SOUTH HAVEN, Mich.—A former AirBoss of America Corp. employee has purchased the firm´s solid loader tire unit and renamed the business SolidBoss Worldwide Inc.
Robert Gilkenson, who had been a sales executive for the AirBoss tire segment, bought the operation for an undisclosed amount when AirBoss offered employees an opportunity to buy the business. He said he plans to keep it in South Haven at a leased facility but intends to expand the company rapidly.
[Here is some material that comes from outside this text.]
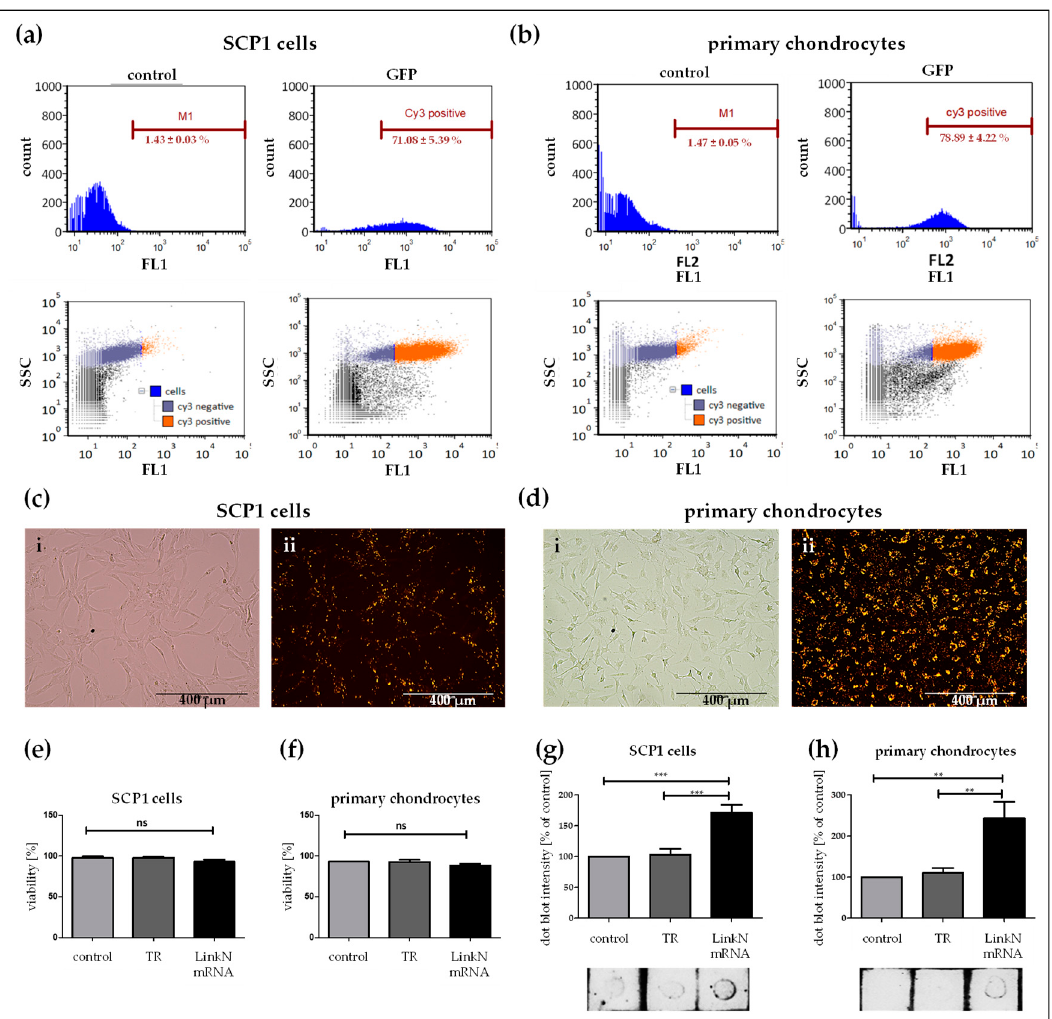
Figure 3. Analysis of Link N mRNA transfection efficiency in SCP1 cells and primary chondrocytes, and the influence of Link N mRNA transfection on cell viability. ( a , c , e , g ) SCP1 cells and ( b , d , f , h ) human primary chondrocytes were analyzed 24 h post-transfection with 1 µ g Cy3 labeled Link N mRNA using flow cytometry. Representative fluorescence microscopic images of Link N mRNA transfected cells. (i) Phase contrast bright field image, (ii) Cy3 channel image of Cy3 labeled Link N mRNA. Scale bar = 400 µ m. In vitro, cells transfected with 1 µ g of unlabeled Link N mRNA did not exhibit any adverse viability effects. Using NucleoCounter (NC-200), cell viability was assessed 24 h post-transfection. Acridine Orange and DAPI double staining identified the percentage of viable cells. Dot blot quantification of the link N peptide in the supernatant fraction of cells treated with Lipofectamine 2000, eGFP mRNA, and Link N mRNA in the cells. Untransfected cells, and cells transfected only with the transfection reagent (TR) Lipofectamine 2000, were used as controls. Data are represented as mean + SEM (N ≥ 3) and were compared using one-way ANOVA with Bonferroni’s multiple comparison test. *** p < 0.001, ** p < 0.01, ns: not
The sale takes AirBoss out of the segment that gave the firm its foundation in the U.S. and Canada in 1989 when it was formed as Iatco Inc. Iatco was funded by several investors who purchased the North American concept rights to the segmented tire line of an Australian company, AirBoss Ltd., and set up shop in Canada.
For a few years, that was all AirBoss of America manufactured.
The company broadened its product base and began making solid loader tires in 1994 when it bought rubber product molder Controlled Rubber Products Inc. of South Haven for $3.3 million.
Controlled Rubber Products produced segmented tires and rubber parts for railways and original equipment automotive makers. As AirBoss made other purchases and expanded into the rubber mixing, footwear and military products industries via acquisitions, it eventually moved product manufacturing from the South Haven factory, which it closed, to its facilities in Canada.
A small group of employees remained at a South Haven site to handle segmented tire assembly, warehousing, marketing and sales. That group—about seven employees—is the current work force for SolidBoss, according to Gilkenson.
The segmented tire business, which accounted for about 1.5 percent of AirBoss´ overall sales, was sold "because it´s a very small segment of our overall business," said Robert L. Hagerman, AirBoss president and CEO.
Gilkenson said the company had not put much emphasis on the tire segment as AirBoss grew in different directions.
AirBoss, which still owns the segmented tire patents, will continue to manufacture tire sections for SolidBoss under an agreement between the two firms, Gilkenson said. SolidBoss will assemble, market, sell and supply tires used on skid steer loaders, backhoes and small articulated wheel loaders.
SolidBoss is planning to introduce a line of Aperture Tires in the near future that wear longer and feature added cushioning, a spokeswoman said.
"It´s a good product but we were losing money on it," Hagerman noted. "We couldn´t expand the business by making tracks, forklift tires or off-the-road tires because we supply compound to manufacturers of those products and we don´t want to compete with our customers."
On its own, SolidBoss can expand into those and other segments, Gilkenson said.
"I´m glad we´re out of the business," Hagerman said. "People thought we were a tire maker and we´re not."
Newmarket, Ontario-based AirBoss, which had sales of about $147.9 million in 2004, has become a large custom rubber mixer, compounding rubber at its Kitchener, Ontario, and Acton Vale, Quebec, plants. It has about 195 million pounds of capacity at the two factories.
It also is spending about $10 million to open its first mixing facility in the U.S., a 110,000-sq.-ft. plant in Scotland Neck, N.C. The expansion will give the company 100 million pounds of additional production capacity in the next three years.
In addition, the firm engineers and molds rubber and plastic products for the transportation, military and industrial markets. It has a large protective wear segment featuring chemical, nuclear, radiological and biological gloves, boots and gas masks used by the military and for national defense.